The Book should have been called " The Devil in the Dead Milk". It is very unfortunate that the author did not research the A-2 Corporation more carefully before dumping this concept on the World Stage.

Dr. Tom Cowan and I had a long talk about A-2 milk earlier this year. He was concerned that his discussion of A-2 milk would become an issue at OPDC.

Well it has.

At OPDC we have tried for three years to get the A-2 Corporation to test our milk. They were not interested three years ago or last year. Now they are out of business and will not permit access to their patented A-2 Test.

So we are screwed!! You can not test for A-2 genetics with the patented test locked up and now everyone is reading a book about how critical it is....

I have been working with a Lab in EU that says that they can do a test to verify A-2 genetics but this is very expensive and the lab is very new to this test. We will see how this goes...but for now A-2 testing is a wishful thought that literally can not be done.

One more thing...A-2 company was all about pastuerized A-2 milk. Not sure how vital and alive that product was or is. A-2 or A-1... I will take my grass fed organic milk raw....thank you very much.

Dead milk whether it is A-2 or A-1 is still dead milk. As for A-2 raw milk that is a pioneering proposition and OPDC is working hard to get this done.

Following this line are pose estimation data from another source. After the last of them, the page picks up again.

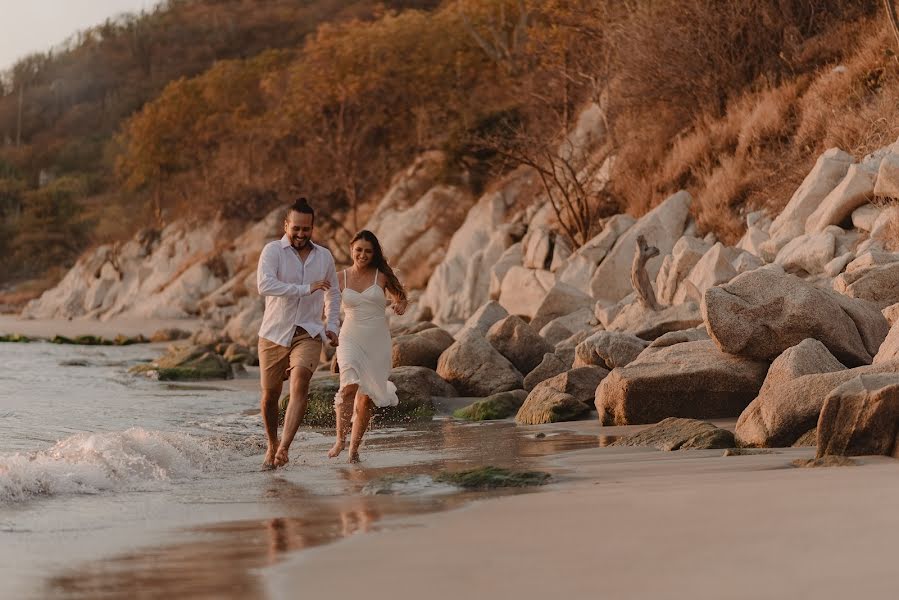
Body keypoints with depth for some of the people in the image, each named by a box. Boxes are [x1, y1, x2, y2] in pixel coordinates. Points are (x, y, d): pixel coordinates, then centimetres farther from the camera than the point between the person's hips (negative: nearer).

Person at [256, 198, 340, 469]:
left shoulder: (324, 256, 9)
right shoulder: (273, 251, -4)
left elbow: (333, 292, 25)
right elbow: (264, 285, -22)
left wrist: (333, 325, 12)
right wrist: (306, 289, -24)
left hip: (308, 334, 1)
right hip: (274, 334, -1)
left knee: (300, 383, -24)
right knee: (270, 395, 6)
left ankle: (284, 448, -30)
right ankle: (272, 445, 31)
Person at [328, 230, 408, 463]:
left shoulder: (382, 276, 1)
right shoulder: (340, 278, 2)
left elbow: (401, 298, 11)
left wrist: (401, 305, -12)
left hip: (377, 341, 1)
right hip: (350, 339, -1)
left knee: (367, 397, 3)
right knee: (350, 385, -26)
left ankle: (354, 447, 16)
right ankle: (340, 439, -14)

CP...I am still waiting for your thoughts on your ( now my ) proposed Kefir, Raw Milk and Pastuerized milk pathogen recovery test. Are you interested in participating?
Please let me know your ideas....I am still waiting. I really want this test to a cooperative effort. You made the suggestiong and I followed up.Yet you do not respond.

Mark McAfee
July 12, 2009 | Registered CommenterMark McAfee
Marler sue WAPF? Ridiculous! A small non-profit that sells a cookbook.....Bill Marler's money is wicked, sensational, and he will get what he deserves. Hope it is sooner.
=Blair
July 12, 2009 | Registered CommenterBlair McMorran
Blair, I agree! Perhaps Marler should sue Consumer Reports for recommending cars that kill and maim thousands of children every year. This is getting ridiculous.

We could probably save over 20,000 lives or more every year in the USA by reducing speed limits to 30 mph. But is this reasonable? About 40,000 people die on USA highways every year compared to CDC estimates of about 5,000 per year from food borne illness. And most of that food borne illness is from factory farm and industrial food production. Marler needs to get his priorities straight.